Grigory Petrov’un, “ Beyaz Zambaklar Ülkesinde “ adlı yapıtını yeni bitirdim.

Büyük laflar edesim geldi kitabı bitirince. Belki umudumu ateşler diye. Karamsarlığım bir nebze olsun diner diye. Şu kendimi altta ya da üstte hissetme durumu var ya… Resmen çıldırtıyor beni. Alıp başımı gidesim geliyor. Sanki bu baş benimle gelmeyecek gibi.

Kitabın bir yerinde şöyle diyor; “ Finler kendilerine “ suom “ derler ve çok sevdikleri ülkelerine “ suomi “ adını verirler ki; bu sözcük bataklık arazi anlamına gelir.”

 Kitapta işlenen konu tamamen bir ulusun varoluş mücadelesi ile ilgili.

Benim varoluş mücadelemde ise; bataklıklar beni hep ürkütmüştür.

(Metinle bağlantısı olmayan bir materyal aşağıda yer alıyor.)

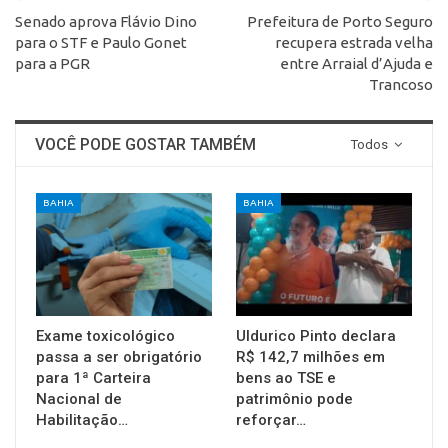
Senado aprova Flávio Dino
Prefeitura de Porto Seguro
para o STF e Paulo Gonet
recupera estrada velha
para a PGR
entre Arraial d’Ajuda e
Trancoso
VOCÊ PODE GOSTAR TAMBÉM
Todos
BAHIA
BAHIA
Exame toxicológico
Uldurico Pinto declara
passa a ser obrigatório
R$ 142,7 milhões em
para 1ª Carteira
bens ao TSE e
Nacional de
patrimônio pode
Habilitação…
reforçar…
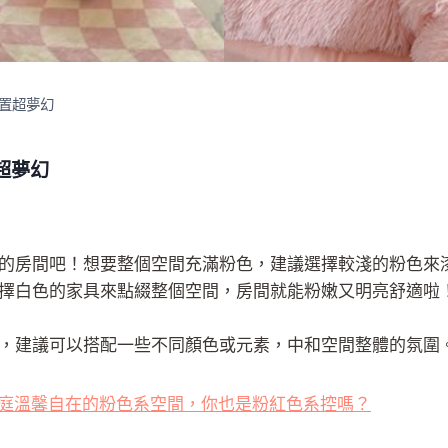
置超夢幻
超夢幻
的房間吧！想要整個空間充滿粉色，建議選擇較淺的粉色來
擇白色的家具來點綴整個空間，房間就能粉嫩又明亮舒適啦
，建議可以搭配一些不同顏色或元素，中和空間整體的氛圍
小家庭溫馨自在的粉色系空間，你也是粉紅色系控嗎？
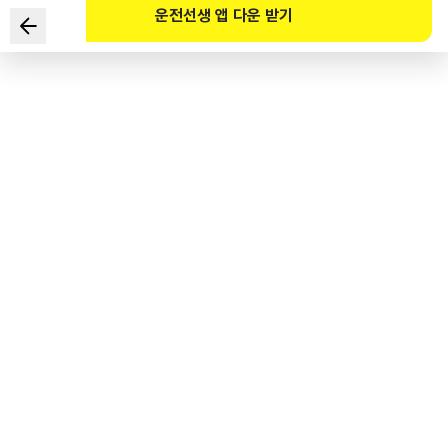
운전선생 앱 다운 받기
Cơ quan nào dưới đây có trách nhiệm đăng ký chuyển
nhượng trường hợp mua bán xe?
1
.
Cơ quan Giao thông đường bộ Hàn Quốc
2
.
Ủy ban quận - huyện - thành phố
3
.
Cơ quan An toàn giao thông Hàn Quốc
4
.
Sở Cảnh sát tỉnh - thành phố
도로교통공단 공식 해설
자동차관리법 제8조 제1항 자동차 등록에 관한 사무는 시･군･구청이 담당한다.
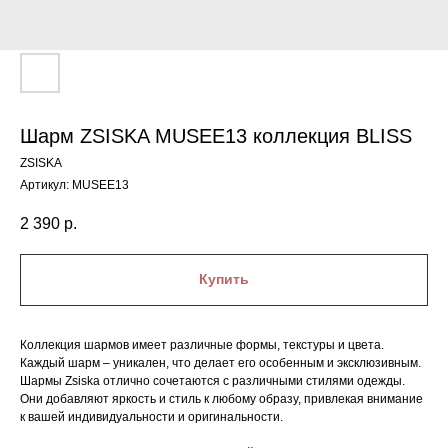
Шарм ZSISKA MUSEE13 коллекция BLISS
ZSISKA
Артикул:
MUSEE13
2 390
р.
Купить
Коллекция шармов имеет различные формы, текстуры и цвета.
Каждый шарм – уникален, что делает его особенным и эксклюзивным.
Шармы Zsiska отлично сочетаются с различными стилями одежды.
Они добавляют яркость и стиль к любому образу, привлекая внимание
к вашей индивидуальности и оригинальности.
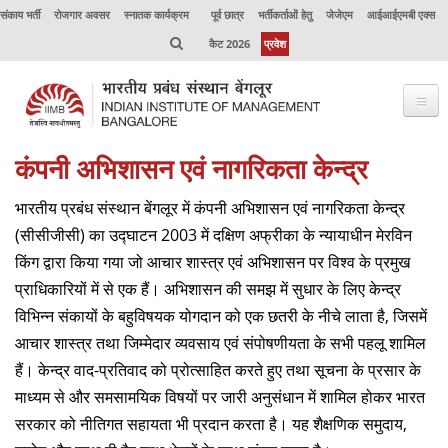
संकाय भर्ती
रोजगार अवसर
स्नातक कार्यक्रम
पूर्व छात्र
भर्तीकर्ताओं हेतु
जेजेएम
आईआईएमबी एक्स
कैट 2026
प्रवेश
कंपनी अभिशासन एवं नागरिकता केन्‍द्र
भाप्रसंबें के विषय में
भारतीय प्रबंध संस्‍थान बेंगलूर में कंपनी अभिशासन एवं नागरिकता केन्‍द्र
कार्यक्रम
(सीसीजीसी) का उद्घाटन 2003 में दक्षिण अफ्रीका के न्यायाधीन मेरविन
कार्यपालक शिक्षा
किंग द्वारा किया गया जो आचार शास्‍त्र एवं अभिशासन पर विश्‍व के प्रमुख
प्राधिकारियों में से एक हैं। अभिशासन की समझ में सुधार के लिए केन्‍द्र
उत्कृष्टता केंद्र
विभिन्‍न संकायों के बहुविषयक योगदान को एक छतरी के नीचे लाता है, जिसमें
संकाय
आचार शास्‍त्र तथा जिम्‍मेदार व्‍यवसाय एवं संपोषणीयता के सभी पहलू शामिल
हैं। केन्‍द्र वाद-प्रतिवाद को प्रोत्‍साहित करते हुए तथा सूचना के प्रसार के
अनुसंधान
माध्‍यम से और समसामयिक विषयों पर जारी अनुसंधान में शामिल होकर भारत
जर्नल
सरकार को नीतिगत सहायता भी प्रदान करता है। यह शैक्षणिक समुदाय,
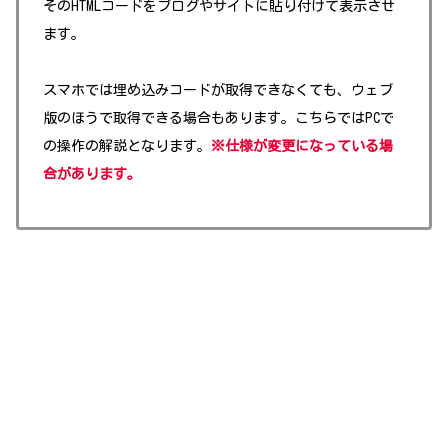
そのHTMLコードをブログやサイトに貼り付けて表示させ
ます。
スマホでは埋め込みコードが取得できなくても、ウェブ
版のほうで取得できる場合もあります。こちらではPCで
の操作の解説となります。
※仕様が変更になっている場
合があります。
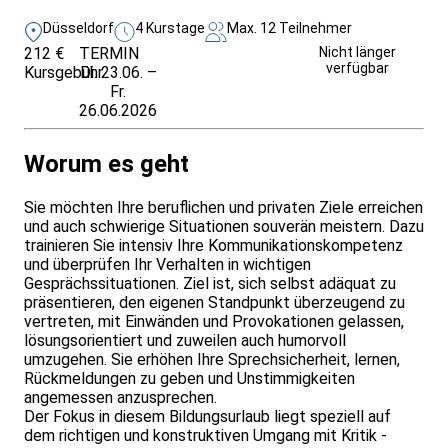
Düsseldorf
4 Kurstage
Max. 12 Teilnehmer
212 €
TERMIN
Weitere Infos &
Nicht länger
verfügbar
Kursgebühr
Di. 23.06. –
Anmeldung
Fr.
26.06.2026
Worum es geht
Sie möchten Ihre beruflichen und privaten Ziele erreichen
und auch schwierige Situationen souverän meistern. Dazu
trainieren Sie intensiv Ihre Kommunikationskompetenz
und überprüfen Ihr Verhalten in wichtigen
Gesprächssituationen. Ziel ist, sich selbst adäquat zu
präsentieren, den eigenen Standpunkt überzeugend zu
vertreten, mit Einwänden und Provokationen gelassen,
lösungsorientiert und zuweilen auch humorvoll
umzugehen. Sie erhöhen Ihre Sprechsicherheit, lernen,
Rückmeldungen zu geben und Unstimmigkeiten
angemessen anzusprechen.
Der Fokus in diesem Bildungsurlaub liegt speziell auf
dem richtigen und konstruktiven Umgang mit Kritik -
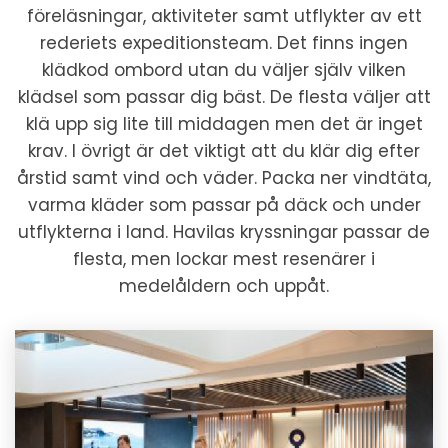
föreläsningar, aktiviteter samt utflykter av ett
rederiets expeditionsteam. Det finns ingen
klädkod ombord utan du väljer själv vilken
klädsel som passar dig bäst. De flesta väljer att
klä upp sig lite till middagen men det är inget
krav. I övrigt är det viktigt att du klär dig efter
årstid samt vind och väder. Packa ner vindtäta,
varma kläder som passar på däck och under
utflykterna i land. Havilas kryssningar passar de
flesta, men lockar mest resenärer i
medelåldern och uppåt.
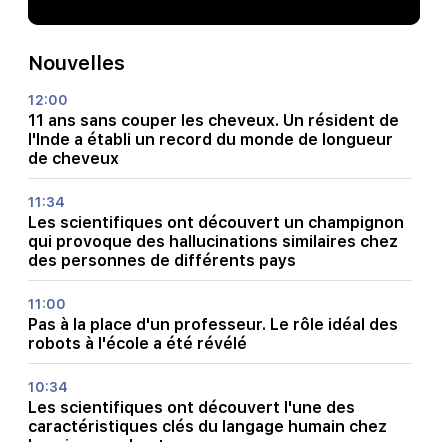
Nouvelles
12:00
11 ans sans couper les cheveux. Un résident de
l'Inde a établi un record du monde de longueur
de cheveux
11:34
Les scientifiques ont découvert un champignon
qui provoque des hallucinations similaires chez
des personnes de différents pays
11:00
Pas à la place d'un professeur. Le rôle idéal des
robots à l'école a été révélé
10:34
Les scientifiques ont découvert l'une des
caractéristiques clés du langage humain chez
les oiseaux chanteurs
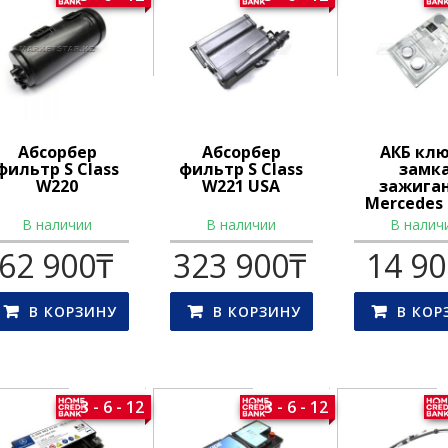
Абсорбер
Абсорбер
АКБ кл
фильтр S Class
фильтр S Class
замк
W220
W221 USA
зажига
Mercedes
В наличии
В наличии
В налич
62 900
₸
323 900
₸
14 9
В КОРЗИНУ
В КОРЗИНУ
В КОР
3 - 6 - 12
3 - 6 - 12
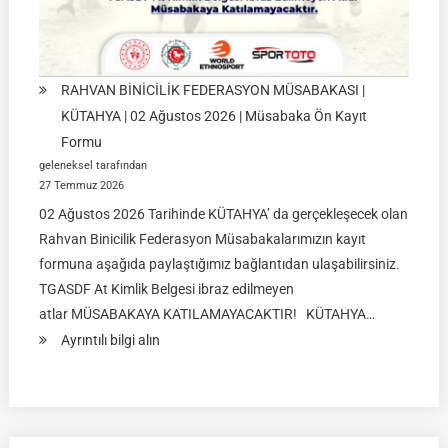
RAHVAN BİNİCİLİK FEDERASYON MÜSABAKASI |
KÜTAHYA | 02 Ağustos 2026 | Müsabaka Ön Kayıt
Formu
geleneksel tarafından
27 Temmuz 2026
02 Ağustos 2026 Tarihinde KÜTAHYA’ da gerçekleşecek olan
Rahvan Binicilik Federasyon Müsabakalarımızın kayıt
formuna aşağıda paylaştığımız bağlantıdan ulaşabilirsiniz.
TGASDF At Kimlik Belgesi ibraz edilmeyen
atlar MÜSABAKAYA KATILAMAYACAKTIR! KÜTAHYA…
:
Ayrıntılı bilgi alın
RAHVAN
BİNİCİLİK
FEDERASYON
MÜSABAKASI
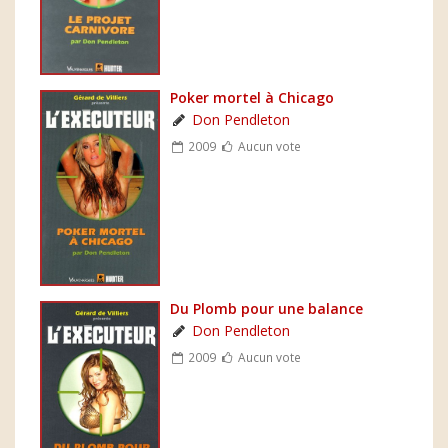
Poker mortel à Chicago
Don Pendleton
2009
Aucun vote
Du Plomb pour une balance
Don Pendleton
2009
Aucun vote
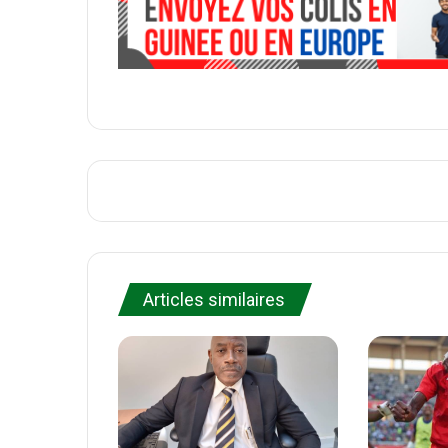
l
Articles similaires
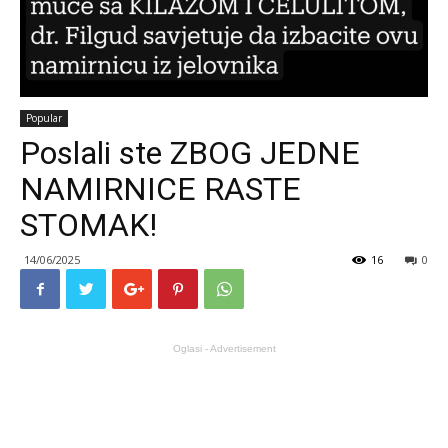
Popular
Poslali ste ZBOG JEDNE
NAMIRNICE RASTE
STOMAK!
14/06/2025
16
0
Oglasi - Advertisement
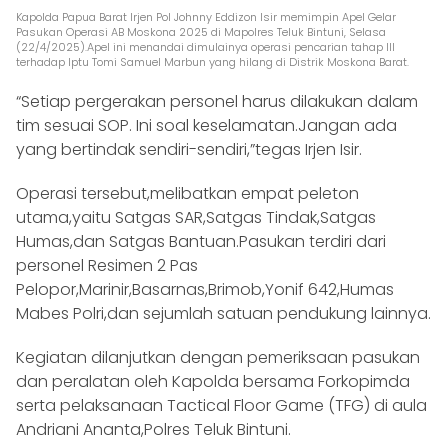
Kapolda Papua Barat Irjen Pol Johnny Eddizon Isir memimpin Apel Gelar
Pasukan Operasi AB Moskona 2025 di Mapolres Teluk Bintuni, Selasa
(22/4/2025).Apel ini menandai dimulainya operasi pencarian tahap III
terhadap Iptu Tomi Samuel Marbun yang hilang di Distrik Moskona Barat.
“Setiap pergerakan personel harus dilakukan dalam
tim sesuai SOP. Ini soal keselamatan.Jangan ada
yang bertindak sendiri-sendiri,”tegas Irjen Isir.
Operasi tersebut,melibatkan empat peleton
utama,yaitu Satgas SAR,Satgas Tindak,Satgas
Humas,dan Satgas Bantuan.Pasukan terdiri dari
personel Resimen 2 Pas
Pelopor,Marinir,Basarnas,Brimob,Yonif 642,Humas
Mabes Polri,dan sejumlah satuan pendukung lainnya.
Kegiatan dilanjutkan dengan pemeriksaan pasukan
dan peralatan oleh Kapolda bersama Forkopimda
serta pelaksanaan Tactical Floor Game (TFG) di aula
Andriani Ananta,Polres Teluk Bintuni.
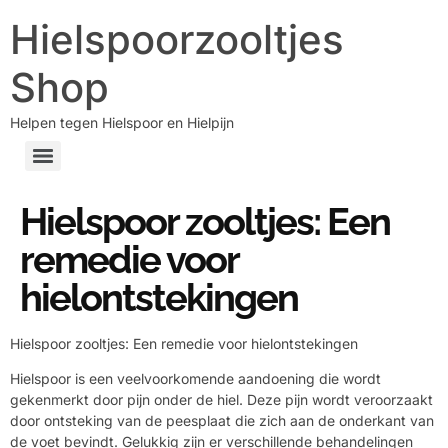
Hielspoorzooltjes
Shop
Helpen tegen Hielspoor en Hielpijn
Hielspoor zooltjes: Een
remedie voor
hielontstekingen
Hielspoor zooltjes: Een remedie voor hielontstekingen
Hielspoor is een veelvoorkomende aandoening die wordt
gekenmerkt door pijn onder de hiel. Deze pijn wordt veroorzaakt
door ontsteking van de peesplaat die zich aan de onderkant van
de voet bevindt. Gelukkig zijn er verschillende behandelingen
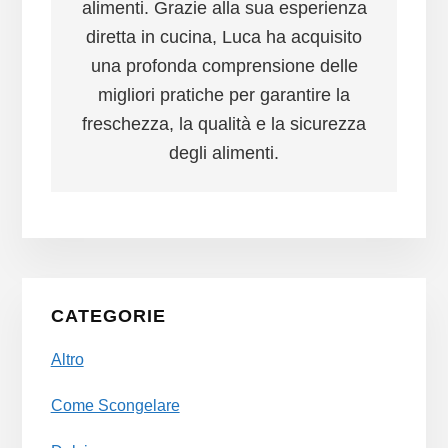
alimenti. Grazie alla sua esperienza
diretta in cucina, Luca ha acquisito
una profonda comprensione delle
migliori pratiche per garantire la
freschezza, la qualità e la sicurezza
degli alimenti.
Primary
CATEGORIE
Sidebar
Altro
Come Scongelare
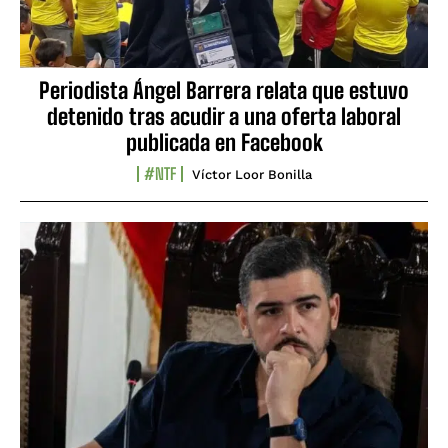
Periodista Ángel Barrera relata que estuvo
detenido tras acudir a una oferta laboral
publicada en Facebook
#NTF
Víctor Loor Bonilla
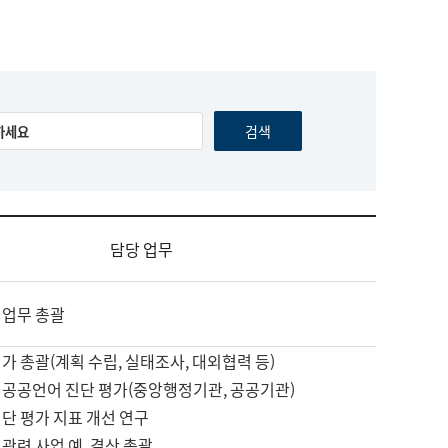
담당 업무
 업무 총괄
가 총괄(계획 수립, 실태조사, 대외협력 등)
 공공언어 진단 평가(중앙행정기관, 공공기관)
단 평가 지표 개선 연구
관련 사업 예, 결산 총괄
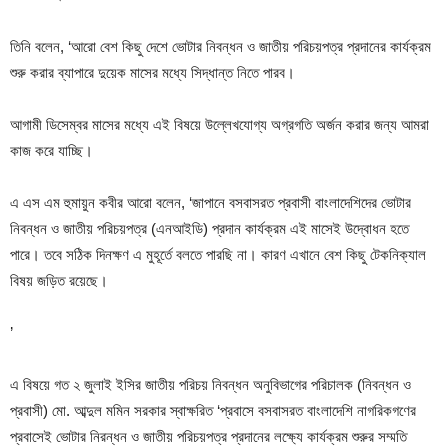
তিনি বলেন, ‘আরো বেশ কিছু দেশে ভোটার নিবন্ধন ও জাতীয় পরিচয়পত্র প্রদানের কার্যক্রম
শুরু করার ব্যাপারে দুয়েক মাসের মধ্যে সিদ্ধান্ত নিতে পারব।
আগামী ডিসেম্বর মাসের মধ্যে এই বিষয়ে উল্লেখযোগ্য অগ্রগতি অর্জন করার জন্য আমরা
কাজ করে যাচ্ছি।
এ এস এম হুমায়ুন কবীর আরো বলেন, ‘জাপানে বসবাসরত প্রবাসী বাংলাদেশিদের ভোটার
নিবন্ধন ও জাতীয় পরিচয়পত্র (এনআইডি) প্রদান কার্যক্রম এই মাসেই উদ্বোধন হতে
পারে। তবে সঠিক দিনক্ষণ এ মুহূর্তে বলতে পারছি না। কারণ এখানে বেশ কিছু টেকনিক্যাল
বিষয় জড়িত রয়েছে।
’
এ বিষয়ে গত ২ জুলাই ইসির জাতীয় পরিচয় নিবন্ধন অনুবিভাগের পরিচালক (নিবন্ধন ও
প্রবাসী) মো. আব্দুল মমিন সরকার স্বাক্ষরিত ‘প্রবাসে বসবাসরত বাংলাদেশি নাগরিকগণের
প্রবাসেই ভোটার নিরন্ধন ও জাতীয় পরিচয়পত্র প্রদানের লক্ষ্যে কার্যক্রম শুরুর সম্মতি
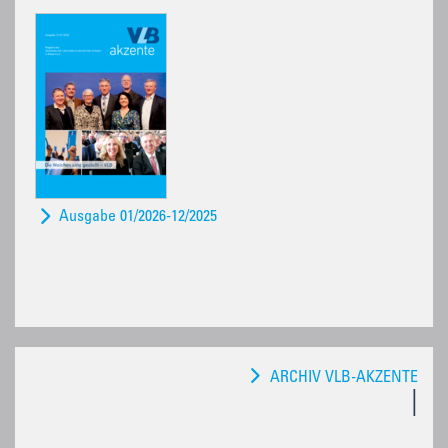
Ausgabe 01/2026-12/2025
ARCHIV VLB-AKZENTE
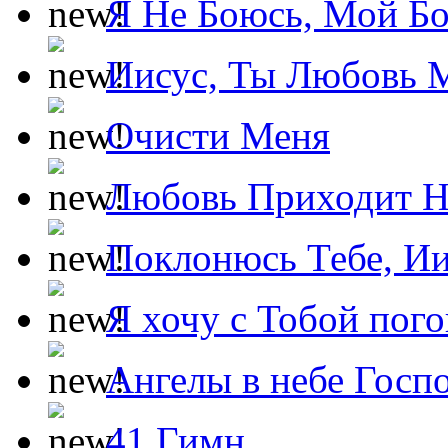
Я Не Боюсь, Мой Б
Иисус, Ты Любовь 
Очисти Меня
Любовь Приходит Н
Поклонюсь Тебе, Ии
Я хочу с Тобой пог
Ангелы в небе Госпо
41 Гимн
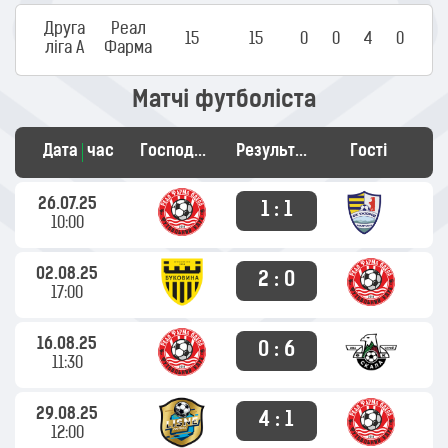
Друга
Реал
15
15
0
0
4
0
ліга А
Фарма
Матчі футболіста
Дата
час
Господарі
Результат
Гості
26.07.25
1 : 1
10:00
02.08.25
2 : 0
17:00
16.08.25
0 : 6
11:30
29.08.25
4 : 1
12:00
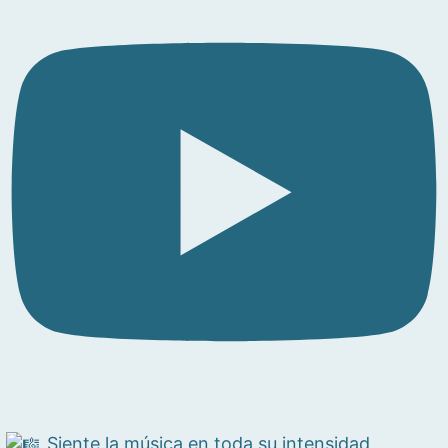
Siente la música en toda su intensidad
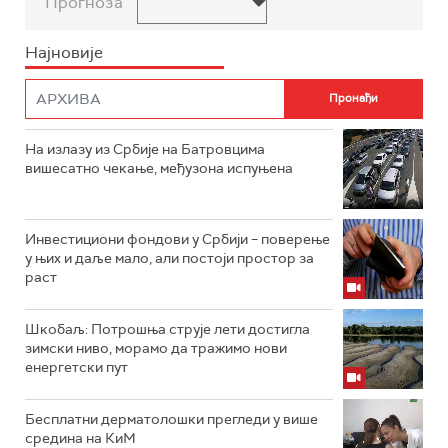
Прогноза
Најновије
На излазу из Србије на Батровцима
вишесатно чекање, међузона испуњена
Инвестициони фондови у Србији – поверење
у њих и даље мало, али постоји простор за
раст
Шкобаљ: Потрошња струје лети достигла
зимски ниво, морамо да тражимо нови
енергетски пут
Бесплатни дерматолошки прегледи у више
средина на КиМ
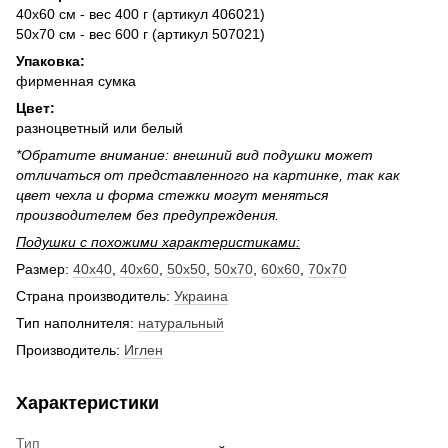
40х60 см - вес 400 г (артикул 406021)
50х70 см - вес 600 г (артикул 507021)
Упаковка:
фирменная сумка
Цвет:
разноцветный или белый
*Обратите внимание: внешний вид подушки может
отличаться от представленного на картинке, так как
цвет чехла и форма стежки могут меняться
производителем без предупреждения.
Подушки с похожими характеристиками:
Размер:
40x40
,
40x60
,
50x50
,
50x70
,
60x60
,
70x70
Страна производитель:
Украина
Тип наполнителя:
натуральный
Производитель:
Иглен
Характеристики
Тип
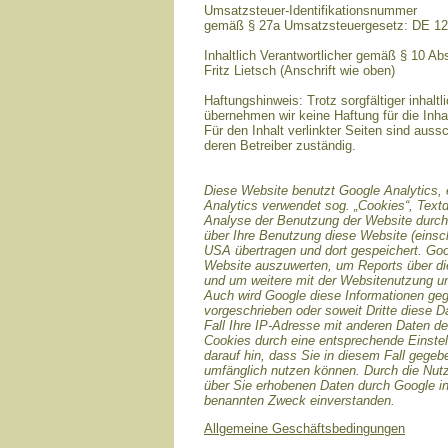
Umsatzsteuer-Identifikationsnummer
gemäß § 27a Umsatzsteuergesetz: DE 1
Inhaltlich Verantwortlicher gemäß § 10 A
Fritz Lietsch (Anschrift wie oben)
Haftungshinweis: Trotz sorgfältiger inhaltl
übernehmen wir keine Haftung für die Inhal
Für den Inhalt verlinkter Seiten sind aussc
deren Betreiber zuständig.
Diese Website benutzt Google Analytics, 
Analytics verwendet sog. „Cookies“, Text
Analyse der Benutzung der Website durch 
über Ihre Benutzung diese Website (einsch
USA übertragen und dort gespeichert. Goo
Website auszuwerten, um Reports über die
und um weitere mit der Websitenutzung un
Auch wird Google diese Informationen gege
vorgeschrieben oder soweit Dritte diese D
Fall Ihre IP-Adresse mit anderen Daten de
Cookies durch eine entsprechende Einstell
darauf hin, dass Sie in diesem Fall gegeb
umfänglich nutzen können. Durch die Nutz
über Sie erhobenen Daten durch Google i
benannten Zweck einverstanden.
Allgemeine Geschäftsbedingungen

Yetişme çağında bol bol izlediğim kovboy filmlerinde olsun; kasa kasa okuduğum Teksas- Tomiksler de olsun, beni çok etkileyen görüntüler olmuştur. Hep savaş, hep savaş! Ne haz alırdım bilmiyorum. Haz alır mıydım, onu bile anımsamıyorum.

Neyse lafı uzatmayalım, o bataklıkların yuttuğu insanlar, atlar… En çok da atlara üzülürdüm. O zamanlar ayırtına varamasam da; bugün biliyorum nedenini. Bana göre hayvanlar hep sahiplerinin günahını öderler. Sahibine gücü yetmeyen insanoğlu, nedense onun sandığı hayvanından alır hıncını. Ya da nefsine yenik düşen, sahibi sandığındandır eziyeti hayvanların.

Bana göre hayvanlar, sadece yaşama içgüdüsüyle hareket ederler. Bizim zarar olarak algıladıklarımız; nefisleri ile güdülerini çarpıtıp karakter kusurları üzerine hareket etmeleri değildir.

Hâlbuki biz insanların her zaman seçim hakkı var; güdülerimizi çarpıtıp onlar üzerine hareket etmemek gibi.

Ne yazık ki; öyle yazılıp çizildiği gibi kolay değil. Örneğin ben, deniz kenarına yakın bir kamp alanına çadır kurdum. Kuruş amacım; hem bu yas sürecinde denize yakın olmak, tek başına kalmak, Argos’la zaman geçirmek, Argos’un da denize girerek, felçli bacaklarında bir gelişme olur mu şansını değerlendirmek istememdi.

Bu ortak amaç doğrultusunda, ayak işleri yapıyorum. Fakat kampta gittikçe çoğalan köpekler ve kamp sakinleri beni korkutuyor. Hem bizim rahatımız, hem de başkalarının rahatı birarada mümkün değilmiş gibi geliyor. Nefes alamaz hale geliyorum.

Tamam diyorum, sonunda Argos’ u köye gönderirsin. Olmazsa daha fazla riske gerek yok diyorum. Der demez de orda ip kopuyor. Argos’ u hemen harcadığımı düşünüyorum ve kendimi çok bencil hissediyorum.

Hâlbuki ben de sadece yaşama içgüdüsüyle hareket ediyorum. Tanrı’ nın bana verdiği bu bedene, cana daha fazla eziyet etmek istemiyorum. Düşünce bu; tıpkı tüm canlılardaki güdü. Fakat niye bu kadar canım yanıyor! Niye ben yaşamdan yana oyumu kullandıkça, suçluluk duyuyorum. Bundan kurtulmanın yolu yok mu? Teşekkürler.